I just learned that oil and water do not mix!!! Unbelievable! Who knew? You can try this experiment and find out for yourself.

Know what else don’t mix? New media (aka, social media) and Old FDA regulations.

My new friend, John Murray, a former regulatory professional employed by pharmaceutical companies, now a consultant and blogger (see here), gave a great example of this “failure to mix” phenomenon in a comment to my post “The Real Reason Why Pharma Hates Social Media Marketing“:

“Posts or comments in any blog that end up having product mentioned or discussed causes that blog, or at least that post, to be a form of labeling,” said Murray. “That means, for most companies, that that content needs to go through a medical, legal, regulatory review before dissemination. More importantly, labeling (in this case promotional labeling) and advertising must (and I mean must) be submitted to FDA on what’s called a 2253 form “at time of initial dissemination” according to the regulations. This requirement in and of itself makes it near impossible for companies to do any real time blogging related to any of their products, and also requires them to pre-review comments on a pass-fail basis.”

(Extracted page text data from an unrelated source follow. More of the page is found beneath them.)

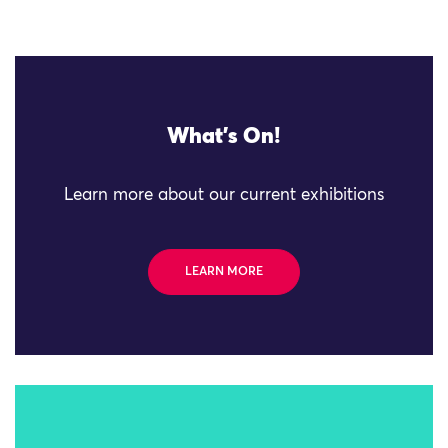
What's On!
Learn more about our current exhibitions
LEARN MORE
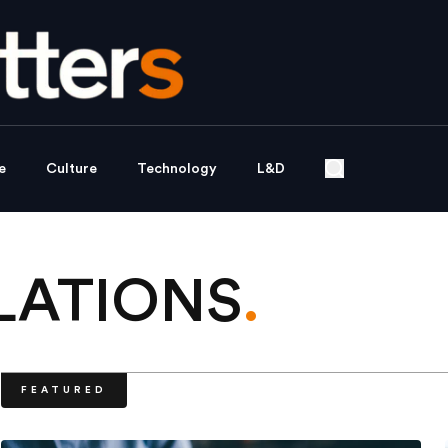
e
Culture
Technology
L&D
LATIONS
.
FEATURED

What this situation requires, IMHO, is some good NEW-fashioned DETERGENT! I’ve pointed out many times before that the FDA MUST update its regulations and guidelines to keep up with technology — see, for example, “Where’s DDMAC’s Head At?

Regulations, which reflect how regulatory agencies intend to assure that the law is followed, can be changed. Now that Obama — who carries a Blackberry! — is president, perhaps he will nominate a similarly techno-savvy FDA Commissioner who will spearhead the revision of FDA regulations and guidelines so that they are in sync with today’s world. One caveat: the drug industry may fight tooth and nail against any revisions. You never know what can happen when a government agency sets out to make substantial changes in how it regulates.

We can help by putting pressure on both the FDA and the industry to come up with guidelines for pharmaceutical marketing via the Internet. I suggest that my ePharma Pioneer Club™ members (and would-be members) get together and draw up some examples for the FDA/industry or suggest a public hearing on the matter.

I only note, with regret, that I was a member of an FDA-hosted public hearing about the Internet way back in 1997! Nothing ever came out of it, except for the Internet Healthcare Coalition that I founded to fill in the gap and develop a set of self-regulatory standards. Even that was better than a sharp stick in the eye, which is what ePharma social media marketing pioneers are faced with today.